In the entries below, find each line with the word "Интернет" and pull it out.

- **Supplied data**
((
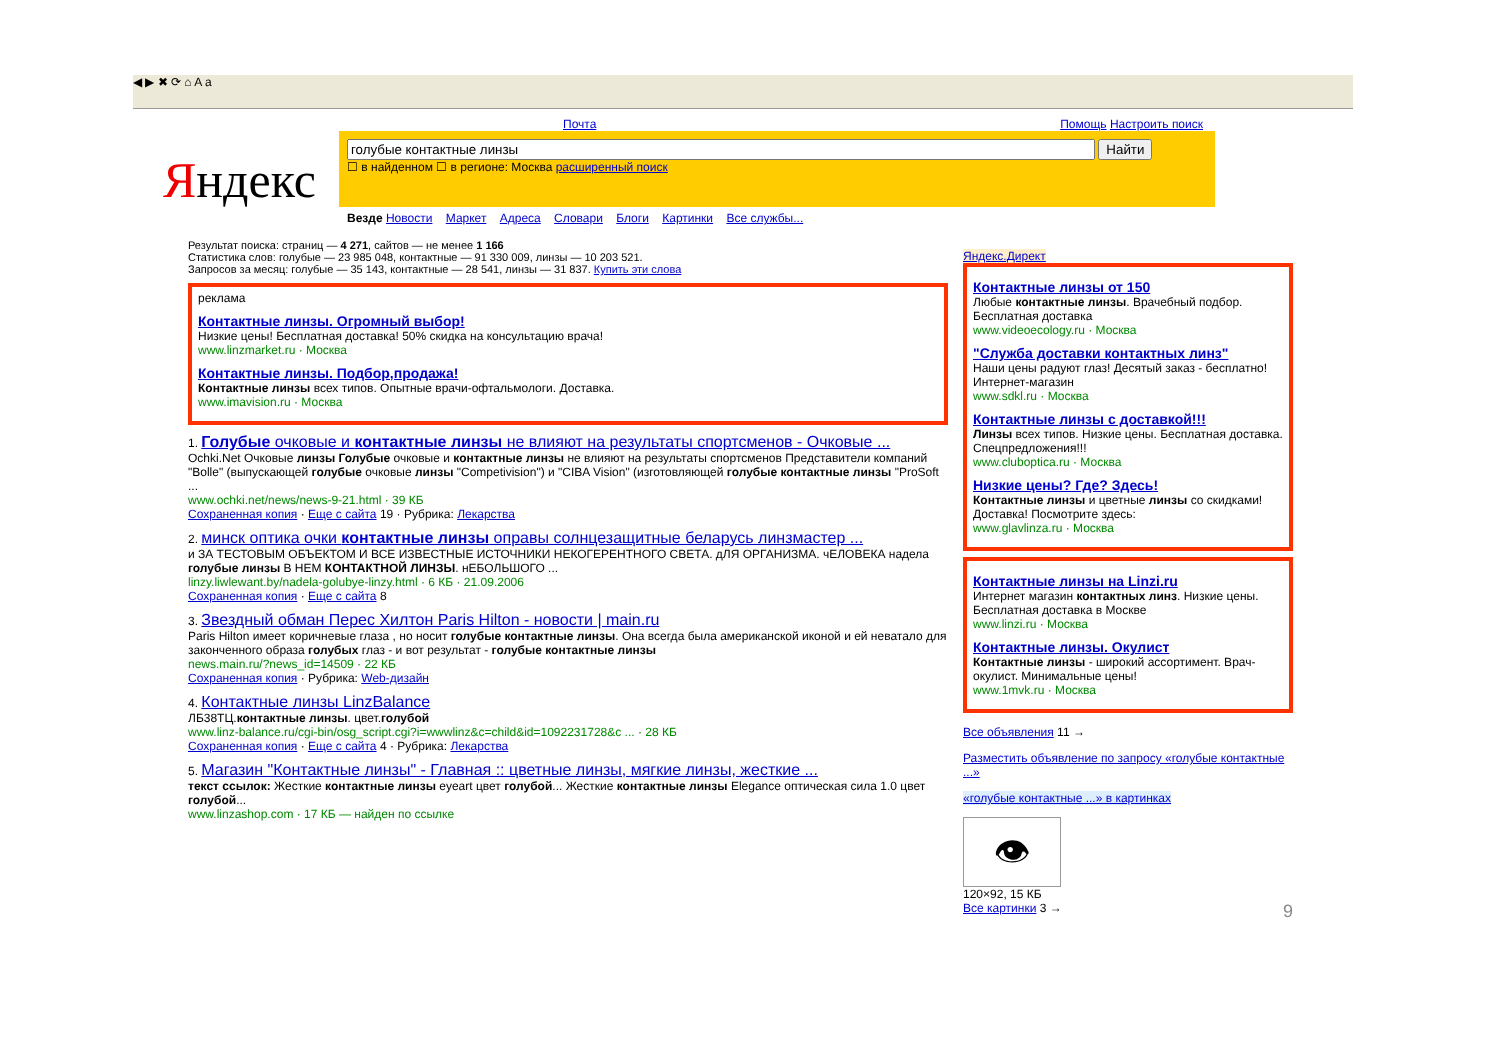◀ ▶ ✖ ⟳ ⌂ A a
Почта Помощь Настроить поиск
Яндекс
Найти
☐ в найденном ☐ в регионе: Москва расширенный поиск
Везде Новости Маркет Адреса Словари Блоги Картинки Все службы...
Результат поиска: страниц — 4 271, сайтов — не менее 1 166
Статистика слов: голубые — 23 985 048, контактные — 91 330 009, линзы — 10 203 521.
Запросов за месяц: голубые — 35 143, контактные — 28 541, линзы — 31 837. Купить эти слова
реклама
Контактные линзы. Огромный выбор!
Низкие цены! Бесплатная доставка! 50% скидка на консультацию врача!
www.linzmarket.ru · Москва
Контактные линзы. Подбор,продажа!
Контактные линзы всех типов. Опытные врачи-офтальмологи. Доставка.
www.imavision.ru · Москва
1. Голубые очковые и контактные линзы не влияют на результаты спортсменов - Очковые ...
Ochki.Net Очковые линзы Голубые очковые и контактные линзы не влияют на результаты спортсменов Представители компаний "Bolle" (выпускающей голубые очковые линзы "Competivision") и "CIBA Vision" (изготовляющей голубые контактные линзы "ProSoft ...
www.ochki.net/news/news-9-21.html · 39 КБ
Сохраненная копия · Еще с сайта 19 · Рубрика: Лекарства
2. минск оптика очки контактные линзы оправы солнцезащитные беларусь линзмастер ...
и ЗА ТЕСТОВЫМ ОБЪЕКТОМ И ВСЕ ИЗВЕСТНЫЕ ИСТОЧНИКИ НЕКОГЕРЕНТНОГО СВЕТА. дЛЯ ОРГАНИЗМА. чЕЛОВЕКА надела голубые линзы В НЕМ КОНТАКТНОЙ ЛИНЗЫ. нЕБОЛЬШОГО ...
linzy.liwlewant.by/nadela-golubye-linzy.html · 6 КБ · 21.09.2006
Сохраненная копия · Еще с сайта 8
3. Звездный обман Перес Хилтон Paris Hilton - новости | main.ru
Paris Hilton имеет коричневые глаза , но носит голубые контактные линзы. Она всегда была американской иконой и ей неватало для законченного образа голубых глаз - и вот результат - голубые контактные линзы
news.main.ru/?news_id=14509 · 22 КБ
Сохраненная копия · Рубрика: Web-дизайн
4. Контактные линзы LinzBalance
ЛБ38ТЦ.контактные линзы. цвет.голубой
www.linz-balance.ru/cgi-bin/osg_script.cgi?i=wwwlinz&c=child&id=1092231728&c ... · 28 КБ
Сохраненная копия · Еще с сайта 4 · Рубрика: Лекарства
5. Магазин "Контактные линзы" - Главная :: цветные линзы, мягкие линзы, жесткие ...
текст ссылок: Жесткие контактные линзы eyeart цвет голубой... Жесткие контактные линзы Elegance оптическая сила 1.0 цвет голубой...
www.linzashop.com · 17 КБ — найден по ссылке
Яндекс.Директ
Контактные линзы от 150
Любые контактные линзы. Врачебный подбор. Бесплатная доставка
www.videoecology.ru · Москва
"Служба доставки контактных линз"
Наши цены радуют глаз! Десятый заказ - бесплатно! Интернет-магазин
www.sdkl.ru · Москва
Контактные линзы с доставкой!!!
Линзы всех типов. Низкие цены. Бесплатная доставка. Спецпредложения!!!
www.cluboptica.ru · Москва
Низкие цены? Где? Здесь!
Контактные линзы и цветные линзы со скидками! Доставка! Посмотрите здесь:
www.glavlinza.ru · Москва
Контактные линзы на Linzi.ru
Интернет магазин контактных линз. Низкие цены. Бесплатная доставка в Москве
www.linzi.ru · Москва
Контактные линзы. Окулист
Контактные линзы - широкий ассортимент. Врач-окулист. Минимальные цены!
www.1mvk.ru · Москва
Все объявления 11 →
Разместить объявление по запросу «голубые контактные ...»
«голубые контактные ...» в картинках
👁
120×92, 15 КБ
Все картинки 3 → 9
))
- **Answer for the task**
Наши цены радуют глаз! Десятый заказ - бесплатно! Интернет-магазин
Интернет магазин контактных линз. Низкие цены. Бесплатная доставка в Москве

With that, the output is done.